_Task requirements_:
Retype the items from their first line up to and including the line that contains "title „Ni volas", keeping every character unchanged.

[Stored items]
§

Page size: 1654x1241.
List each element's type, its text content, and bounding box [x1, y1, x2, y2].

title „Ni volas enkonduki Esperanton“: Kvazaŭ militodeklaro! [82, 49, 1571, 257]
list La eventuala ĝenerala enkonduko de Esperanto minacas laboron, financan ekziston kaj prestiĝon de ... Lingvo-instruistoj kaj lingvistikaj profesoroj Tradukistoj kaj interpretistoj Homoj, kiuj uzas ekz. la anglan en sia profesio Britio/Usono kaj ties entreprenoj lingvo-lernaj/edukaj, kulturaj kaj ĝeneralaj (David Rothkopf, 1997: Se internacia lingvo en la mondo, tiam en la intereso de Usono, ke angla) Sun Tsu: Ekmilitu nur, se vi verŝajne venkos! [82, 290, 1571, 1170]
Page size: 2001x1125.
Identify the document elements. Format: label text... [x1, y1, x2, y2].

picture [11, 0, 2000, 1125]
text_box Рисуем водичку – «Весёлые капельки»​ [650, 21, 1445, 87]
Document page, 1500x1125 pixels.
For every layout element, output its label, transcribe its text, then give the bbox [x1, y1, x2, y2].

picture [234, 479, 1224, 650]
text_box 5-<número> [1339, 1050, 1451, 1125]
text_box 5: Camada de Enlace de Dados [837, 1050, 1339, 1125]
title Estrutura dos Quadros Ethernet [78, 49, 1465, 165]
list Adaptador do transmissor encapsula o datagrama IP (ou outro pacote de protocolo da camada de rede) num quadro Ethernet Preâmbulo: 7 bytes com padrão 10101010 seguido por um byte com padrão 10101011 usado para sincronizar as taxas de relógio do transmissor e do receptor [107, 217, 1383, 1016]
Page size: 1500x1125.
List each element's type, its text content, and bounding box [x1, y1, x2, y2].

§

_Final result_:
Page size: 1654x1241.
List each element's type, its text content, and bounding box [x1, y1, x2, y2].

title „Ni volas enkonduki Esperanton“: Kvazaŭ militodeklaro! [82, 49, 1571, 257]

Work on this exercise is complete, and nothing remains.